Source document:
▼▼▼
# 33 and UNITED HEALTHCARE



## ASC CODER (Jun 29, 2011)

Preventive vs. Diagnostic Services:
Certain services can be done for preventive or diagnostic reasons. When a service is performed for
the purpose of preventive screening and is appropriately reported, it will be adjudicated under the
Preventive Care Services benefit.
Preventive services are those performed on a person who:
1. has not had the preventive screening done before and does not have symptoms or other
abnormal studies suggesting abnormalities; or
2. has had screening done within the recommended interval with the findings considered normal;
or
Preventive Care Services
Page 4 of 30
Coverage Determination Guideline
Confidential and Proprietary, © UnitedHealthcare, Inc. 2011
3. has had diagnostic services results that were normal after which the physician
recommendation would be for future preventive screening studies using the preventive
services intervals.
4. has a preventive service done that results in a therapeutic service done at the same encounter
and as an integral part of the preventive service (e.g. polyp removal during a preventive
colonoscopy), the therapeutic service would still be considered a preventive service.
Examples include, but are not limited to:
 A woman had an abnormal finding on a preventive screening mammography and the
follow up study was found to be normal, and the patient was returned to normal
mammography screening protocol, then future mammography would be considered
preventive.
 If a polyp is encountered during preventive screening colonoscopy, the colonoscopy,
removal of the polyp, and associated facility, lab and anesthesia fees done at the same
encounter are covered under the Preventive Care Services benefit.
When a service is done for diagnostic purposes it will be adjudicated under the applicable nonpreventive
medical benefit.
Diagnostic services are done on a person who:
1. had abnormalities found on previous preventive or diagnostic studies that require further
diagnostic studies; or
2. had abnormalities found on previous preventive or diagnostic studies that would recommend a
repeat of the same studies within shortened time intervals from the recommended preventive
screening time intervals; or
3. had a symptom(s) that required further diagnosis.
Examples include, but are not limited to:
 A patient had a polyp found and removed at a prior preventive screening colonoscopy. All
future colonoscopies are considered diagnostic because the time intervals between future
colonoscopies would be shortened.
▲▲▲
To do:
1. Answer these questions from the preventive-services post above:
(a) Under which benefit is a service adjudicated when it is performed for preventive screening and appropriately reported?
(b) Under which benefit is a service done for diagnostic purposes adjudicated?
(c) For a patient who had a polyp found and removed at a prior preventive screening colonoscopy, why are all future colonoscopies considered diagnostic?
2. Quote the preventive-services post word for word, starting with "4. has a preventive" and going on through "a preventive service.".

Stored data:
▼▼▼
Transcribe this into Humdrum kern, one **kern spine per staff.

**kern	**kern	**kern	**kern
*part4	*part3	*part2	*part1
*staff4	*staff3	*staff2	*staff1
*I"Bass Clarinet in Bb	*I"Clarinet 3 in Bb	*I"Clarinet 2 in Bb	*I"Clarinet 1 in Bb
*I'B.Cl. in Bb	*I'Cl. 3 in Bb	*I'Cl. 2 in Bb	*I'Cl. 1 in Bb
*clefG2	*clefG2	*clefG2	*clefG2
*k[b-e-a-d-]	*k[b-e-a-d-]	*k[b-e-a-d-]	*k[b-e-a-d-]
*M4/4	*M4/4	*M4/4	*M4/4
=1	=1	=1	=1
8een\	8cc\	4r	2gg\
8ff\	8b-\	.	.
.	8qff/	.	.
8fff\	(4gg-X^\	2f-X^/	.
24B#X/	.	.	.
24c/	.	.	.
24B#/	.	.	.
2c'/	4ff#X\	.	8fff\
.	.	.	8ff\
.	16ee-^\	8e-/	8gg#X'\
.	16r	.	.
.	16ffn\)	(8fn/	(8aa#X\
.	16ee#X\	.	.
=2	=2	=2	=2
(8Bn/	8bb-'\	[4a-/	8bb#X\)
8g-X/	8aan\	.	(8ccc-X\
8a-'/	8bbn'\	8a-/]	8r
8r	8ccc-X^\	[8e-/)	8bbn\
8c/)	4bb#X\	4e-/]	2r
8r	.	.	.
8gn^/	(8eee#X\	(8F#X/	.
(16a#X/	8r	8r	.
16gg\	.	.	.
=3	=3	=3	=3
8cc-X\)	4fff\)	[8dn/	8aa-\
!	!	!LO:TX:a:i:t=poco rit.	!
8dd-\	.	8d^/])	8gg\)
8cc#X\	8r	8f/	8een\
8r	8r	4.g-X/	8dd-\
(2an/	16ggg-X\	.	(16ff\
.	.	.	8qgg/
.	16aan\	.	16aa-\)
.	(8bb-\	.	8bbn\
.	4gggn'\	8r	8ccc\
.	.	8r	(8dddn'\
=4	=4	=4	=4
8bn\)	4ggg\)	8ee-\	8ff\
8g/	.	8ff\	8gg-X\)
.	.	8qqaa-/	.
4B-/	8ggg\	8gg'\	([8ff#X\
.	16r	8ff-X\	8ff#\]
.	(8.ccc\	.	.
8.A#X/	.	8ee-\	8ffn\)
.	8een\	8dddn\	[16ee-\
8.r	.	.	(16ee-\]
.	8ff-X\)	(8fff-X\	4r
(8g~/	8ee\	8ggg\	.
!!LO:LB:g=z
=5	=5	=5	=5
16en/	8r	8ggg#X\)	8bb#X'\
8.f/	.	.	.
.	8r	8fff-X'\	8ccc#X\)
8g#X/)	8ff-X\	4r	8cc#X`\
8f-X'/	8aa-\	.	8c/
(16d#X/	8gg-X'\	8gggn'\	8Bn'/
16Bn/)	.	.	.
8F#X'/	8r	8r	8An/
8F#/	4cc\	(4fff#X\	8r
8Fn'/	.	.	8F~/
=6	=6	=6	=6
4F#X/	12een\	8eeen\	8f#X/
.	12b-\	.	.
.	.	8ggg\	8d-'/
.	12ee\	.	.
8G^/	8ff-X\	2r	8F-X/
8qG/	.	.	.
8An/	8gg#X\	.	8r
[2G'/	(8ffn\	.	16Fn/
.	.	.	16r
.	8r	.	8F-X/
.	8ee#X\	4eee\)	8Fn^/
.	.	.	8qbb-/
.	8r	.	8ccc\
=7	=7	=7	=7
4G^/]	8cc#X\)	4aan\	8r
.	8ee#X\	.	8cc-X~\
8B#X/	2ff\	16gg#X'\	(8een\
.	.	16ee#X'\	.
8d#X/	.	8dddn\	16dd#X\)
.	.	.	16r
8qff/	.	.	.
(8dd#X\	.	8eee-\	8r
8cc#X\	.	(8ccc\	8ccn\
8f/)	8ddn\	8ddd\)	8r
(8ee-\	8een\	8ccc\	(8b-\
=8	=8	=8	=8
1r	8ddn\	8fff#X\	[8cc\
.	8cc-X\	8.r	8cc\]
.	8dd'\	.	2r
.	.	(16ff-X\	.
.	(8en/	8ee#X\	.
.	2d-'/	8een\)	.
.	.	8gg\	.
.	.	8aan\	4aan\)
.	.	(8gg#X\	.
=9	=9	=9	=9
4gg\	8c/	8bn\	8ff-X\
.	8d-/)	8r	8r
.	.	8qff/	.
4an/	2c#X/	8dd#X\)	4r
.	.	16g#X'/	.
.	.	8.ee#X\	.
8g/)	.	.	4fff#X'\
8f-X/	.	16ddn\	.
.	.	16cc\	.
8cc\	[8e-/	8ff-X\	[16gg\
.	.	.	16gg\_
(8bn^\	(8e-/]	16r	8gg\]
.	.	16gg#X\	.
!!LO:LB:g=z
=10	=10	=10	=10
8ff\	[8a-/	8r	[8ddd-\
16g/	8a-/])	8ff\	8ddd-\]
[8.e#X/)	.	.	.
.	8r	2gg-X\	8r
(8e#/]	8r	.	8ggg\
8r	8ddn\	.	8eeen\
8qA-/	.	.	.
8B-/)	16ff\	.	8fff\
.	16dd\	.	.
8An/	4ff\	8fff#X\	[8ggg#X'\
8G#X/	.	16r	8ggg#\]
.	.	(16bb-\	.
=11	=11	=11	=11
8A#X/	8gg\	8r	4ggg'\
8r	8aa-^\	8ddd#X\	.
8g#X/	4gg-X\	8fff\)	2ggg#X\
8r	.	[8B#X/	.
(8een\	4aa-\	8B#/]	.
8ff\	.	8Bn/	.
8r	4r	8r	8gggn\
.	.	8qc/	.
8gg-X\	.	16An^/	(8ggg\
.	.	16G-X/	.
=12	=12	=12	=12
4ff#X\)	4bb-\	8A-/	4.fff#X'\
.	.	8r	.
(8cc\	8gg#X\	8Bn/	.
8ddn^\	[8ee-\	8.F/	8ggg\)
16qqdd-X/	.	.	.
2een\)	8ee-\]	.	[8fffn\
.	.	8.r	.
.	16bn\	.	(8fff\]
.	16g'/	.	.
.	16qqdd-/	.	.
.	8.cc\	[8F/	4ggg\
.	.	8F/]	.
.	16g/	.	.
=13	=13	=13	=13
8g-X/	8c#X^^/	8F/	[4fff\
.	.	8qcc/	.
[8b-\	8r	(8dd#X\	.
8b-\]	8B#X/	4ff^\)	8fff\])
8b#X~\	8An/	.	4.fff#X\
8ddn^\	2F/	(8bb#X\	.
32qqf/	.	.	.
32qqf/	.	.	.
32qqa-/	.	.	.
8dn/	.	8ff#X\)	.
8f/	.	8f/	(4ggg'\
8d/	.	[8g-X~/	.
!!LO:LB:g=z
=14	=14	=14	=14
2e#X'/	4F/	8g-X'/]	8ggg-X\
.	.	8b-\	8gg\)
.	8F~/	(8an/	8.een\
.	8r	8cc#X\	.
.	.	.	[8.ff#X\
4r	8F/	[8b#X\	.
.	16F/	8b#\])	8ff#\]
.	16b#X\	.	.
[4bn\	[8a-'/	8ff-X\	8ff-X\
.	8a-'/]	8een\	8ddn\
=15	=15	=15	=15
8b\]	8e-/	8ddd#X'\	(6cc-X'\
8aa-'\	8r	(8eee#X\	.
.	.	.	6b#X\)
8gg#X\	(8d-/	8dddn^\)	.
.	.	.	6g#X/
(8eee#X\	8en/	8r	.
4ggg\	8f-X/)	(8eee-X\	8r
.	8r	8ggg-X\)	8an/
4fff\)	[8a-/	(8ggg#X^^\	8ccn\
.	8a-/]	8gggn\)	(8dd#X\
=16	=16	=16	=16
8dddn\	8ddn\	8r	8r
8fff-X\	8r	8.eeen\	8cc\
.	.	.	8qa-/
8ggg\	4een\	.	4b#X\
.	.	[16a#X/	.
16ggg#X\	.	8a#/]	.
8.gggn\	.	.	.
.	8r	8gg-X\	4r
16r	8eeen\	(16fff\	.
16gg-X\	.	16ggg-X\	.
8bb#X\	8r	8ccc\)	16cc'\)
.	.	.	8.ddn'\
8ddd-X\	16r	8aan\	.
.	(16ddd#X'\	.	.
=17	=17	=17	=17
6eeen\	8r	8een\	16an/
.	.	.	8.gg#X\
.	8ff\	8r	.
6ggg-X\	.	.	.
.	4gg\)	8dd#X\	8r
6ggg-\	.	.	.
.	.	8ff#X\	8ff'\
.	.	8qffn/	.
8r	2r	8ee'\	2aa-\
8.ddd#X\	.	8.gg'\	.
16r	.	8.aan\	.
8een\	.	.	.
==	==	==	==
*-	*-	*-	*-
▲▲▲
Answers below:
1.
(a) The Preventive Care Services benefit.
(b) The applicable nonpreventive medical benefit.
(c) The time intervals between future colonoscopies would be shortened.

2.
4. has a preventive service done that results in a therapeutic service done at the same encounter
and as an integral part of the preventive service (e.g. polyp removal during a preventive
colonoscopy), the therapeutic service would still be considered a preventive service.